Back when we had TAC--
* T.A.C. needs to reposition itself as a service organization first and as a governing body second. History has proved time and again that when an organization serves its constituency, the constituency is much more likely to give that group its respect, cooperation, loyalty and even obedience.
* T.A.C. has to learn from road running and take track and field to the people. Track is not sold as an elitist sport at the scholastic level. Why should it be when the athletes get older? Track, like road running, can and should be a lifetime participation sport.
* T.A.C. must reestablish among the sport's many different disciplines, groups and events that in order for all to succeed and even survive, everyone must work together.
* T.A.C. must take advantage of the fact that it is a model volunteer organization, ideally set up to use the many talents and contacts of its membership.
* T.A.C. must take a proactive, as opposed to a reactive, approach to the sport. Like any business, T.A.C. must spend money today in the belief that, like any investment, it will be returned tenfold in the future.
* T.A.C. must lead an effort to sell the sport for what it is - competition and the striving for excellence. We will kill it in the public's eye if we continue to market track only by the presence of stars and record possibilities. Where would football, basketball, baseball, tennis, gymnastics, auto racing, boxing and the rest of them be if the success or failure of an event or an athlete rested solely on whether or not more points were scored that day than ever before?
* T.A.C., developmentally, cannot continue to focus the lion's share of its energy and resources at the elite end of the sport, the one area in these difficult financial times that is able to fend for itself. The sport is woefully out of balance when the national scholastic indoor track and field championships (created and operated by the M.A.C.), which annually generates more than $2 million in scholarships, may die for lack of a $50,000 sponsor - about equal to what several of the world's elite athletes charge just to show up at a competition.

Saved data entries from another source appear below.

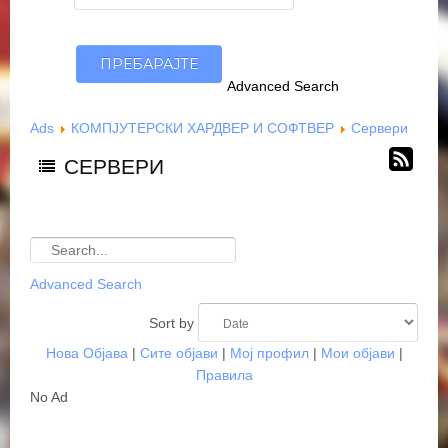
Advanced Search
Ads
КОМПЈУТЕРСКИ ХАРДВЕР И СОФТВЕР
Сервери
СЕРВЕРИ
Advanced Search
Sort by
Нова Објава
|
Сите објави
|
Мој профил
|
Мои објави
|
Правила
No Ad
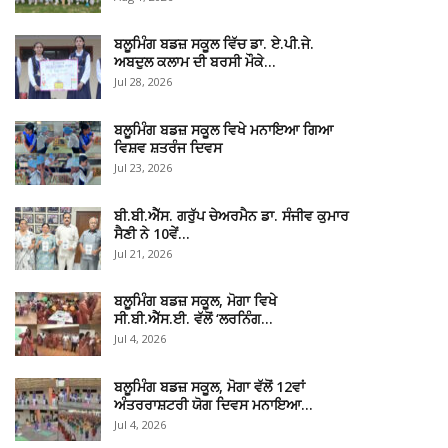
ਬਲੂਮਿੰਗ ਬਡਜ਼ ਸਕੂਲ ਵਿੱਚ ਡਾ. ਏ.ਪੀ.ਜੇ.
ਅਬਦੁਲ ਕਲਾਮ ਦੀ ਬਰਸੀ ਮੌਕੇ…
Jul 28, 2026
ਬਲੂਮਿੰਗ ਬਡਜ਼ ਸਕੂਲ ਵਿਖੇ ਮਨਾਇਆ ਗਿਆ
ਵਿਸ਼ਵ ਸ਼ਤਰੰਜ ਦਿਵਸ
Jul 23, 2026
ਬੀ.ਬੀ.ਐੱਸ. ਗਰੁੱਪ ਚੇਅਰਮੈਨ ਡਾ. ਸੰਜੀਵ ਕੁਮਾਰ
ਸੈਣੀ ਨੇ 10ਵੇਂ…
Jul 21, 2026
ਬਲੂਮਿੰਗ ਬਡਜ਼ ਸਕੂਲ, ਮੋਗਾ ਵਿਖੇ
ਸੀ.ਬੀ.ਐੱਸ.ਈ. ਵੱਲੋਂ ‘ਲਰਨਿੰਗ…
Jul 4, 2026
ਬਲੂਮਿੰਗ ਬਡਜ਼ ਸਕੂਲ, ਮੋਗਾ ਵੱਲੋਂ 12ਵਾਂ
ਅੰਤਰਰਾਸ਼ਟਰੀ ਯੋਗ ਦਿਵਸ ਮਨਾਇਆ…
Jul 4, 2026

Track and field is a unique sport. It is not a game, but rather a discipline, one that has contributed to the development of millions of young men and women. I love how you can marry athletics with academics and can help someone grow off the field as they improve on it. For me, sport for the sake of sport alone holds little interest, but when it truly fits into the fabric of a society and contributes as it is capable, then I get excited. I, like many others, have been afraid we're about to lose that sport I love. But if T.A.C. can take advantage of what began in Chicago three weeks ago and take an objective look at what has been going on in New York for years now, it can reclaim that great sport. Being an idealist and an optimist, I believe it will.